Dove è raggiunto l’apogeo dell’utilizzo problematico del buon senso è tuttavia attorno alla vexata quaestio dell’attraversamento dello Stretto. Decenni di controversie e di spese discutibili non hanno ancora risposto all’interrogativo circa la realizzazione di un ponte a campata unica di luce più che doppia della maggiore esistente al mondo. E di quanti giorni questo ponte sarebbe chiuso ai treni per il vento.

Il buon senso in Federmanager    
Concludiamo parlando di noi, di come il nostro sindacato ha affrontato il tema dell’indicizzazione delle pensioni dei dirigenti e di come esso si ponga in vista di un prossimo rinnovo contrattuale che, dopo vent’anni di penalizzazioni, non potrà essere affrontato ancora accettando di discutere con una controparte confindustriale poco propensa a fare qualche concessione.  

Quanto alla dovuta indicizzazione delle pensioni, da questo governo ci si sarebbe potuti aspettare un minimo di ascolto superiore rispetto alle situazioni del passato, ma non è stato così, e il dirigente pensionato medio si appresta a lasciare sul tappeto un paio di migliaia di Euro annui di mancato adeguamento. Voce che grida nel deserto, solo Alberto Brambilla ci richiama alla forza delle cifre, ma la federazione, pur così attenta alle “relazioni istituzionali”, non ha ottenuto risultati significativi. 
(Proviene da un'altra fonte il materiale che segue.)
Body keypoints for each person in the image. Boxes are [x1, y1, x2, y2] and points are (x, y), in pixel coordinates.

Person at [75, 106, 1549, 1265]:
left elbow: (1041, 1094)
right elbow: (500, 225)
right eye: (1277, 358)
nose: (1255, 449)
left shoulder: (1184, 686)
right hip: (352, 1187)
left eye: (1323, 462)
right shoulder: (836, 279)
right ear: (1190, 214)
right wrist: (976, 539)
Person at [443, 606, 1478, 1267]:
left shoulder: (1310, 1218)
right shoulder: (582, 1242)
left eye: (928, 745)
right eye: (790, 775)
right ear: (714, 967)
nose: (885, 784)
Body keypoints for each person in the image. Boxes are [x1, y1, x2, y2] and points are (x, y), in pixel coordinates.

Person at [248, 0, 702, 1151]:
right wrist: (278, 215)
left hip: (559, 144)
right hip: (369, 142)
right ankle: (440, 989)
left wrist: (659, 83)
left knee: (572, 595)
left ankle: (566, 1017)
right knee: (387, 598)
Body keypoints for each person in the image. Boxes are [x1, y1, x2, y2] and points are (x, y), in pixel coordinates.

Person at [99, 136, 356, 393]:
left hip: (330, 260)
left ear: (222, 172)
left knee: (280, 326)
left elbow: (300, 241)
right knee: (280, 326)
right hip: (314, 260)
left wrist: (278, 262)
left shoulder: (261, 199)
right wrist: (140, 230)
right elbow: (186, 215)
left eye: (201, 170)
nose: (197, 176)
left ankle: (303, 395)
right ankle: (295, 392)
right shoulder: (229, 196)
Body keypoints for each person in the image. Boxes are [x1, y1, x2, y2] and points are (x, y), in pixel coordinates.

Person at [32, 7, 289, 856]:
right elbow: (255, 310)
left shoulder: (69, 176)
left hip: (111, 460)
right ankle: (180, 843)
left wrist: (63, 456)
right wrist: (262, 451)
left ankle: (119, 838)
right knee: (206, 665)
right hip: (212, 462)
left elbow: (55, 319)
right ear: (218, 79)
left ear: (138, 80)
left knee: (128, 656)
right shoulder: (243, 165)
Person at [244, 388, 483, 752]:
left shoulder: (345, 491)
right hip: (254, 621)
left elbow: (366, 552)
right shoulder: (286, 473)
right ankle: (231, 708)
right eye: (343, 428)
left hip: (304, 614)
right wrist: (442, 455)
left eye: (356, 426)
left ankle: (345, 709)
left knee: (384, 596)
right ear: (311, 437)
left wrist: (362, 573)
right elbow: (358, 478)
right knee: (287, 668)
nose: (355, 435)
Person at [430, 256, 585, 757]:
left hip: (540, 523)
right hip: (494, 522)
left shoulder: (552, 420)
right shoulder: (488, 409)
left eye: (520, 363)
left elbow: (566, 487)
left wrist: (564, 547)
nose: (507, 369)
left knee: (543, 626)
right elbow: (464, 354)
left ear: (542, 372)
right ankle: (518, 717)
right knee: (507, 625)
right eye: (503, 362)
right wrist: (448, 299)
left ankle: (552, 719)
Invece sul futuro rinnovo del contratto, nella delegazione negoziale, solo alla fine è entrato un collega in servizio di Milano ad affiancare il volonteroso capo delegazione. E il lavoro che li aspetta non sarà proprio banale…
Ma attenzione, chi scrive si ripete, a volte è necessario rivoltare qualche tavolo, altrimenti si finisce asfaltati.  E qui finisce la non breve analisi del mancato buon senso, qui e là nelle nostre esistenze.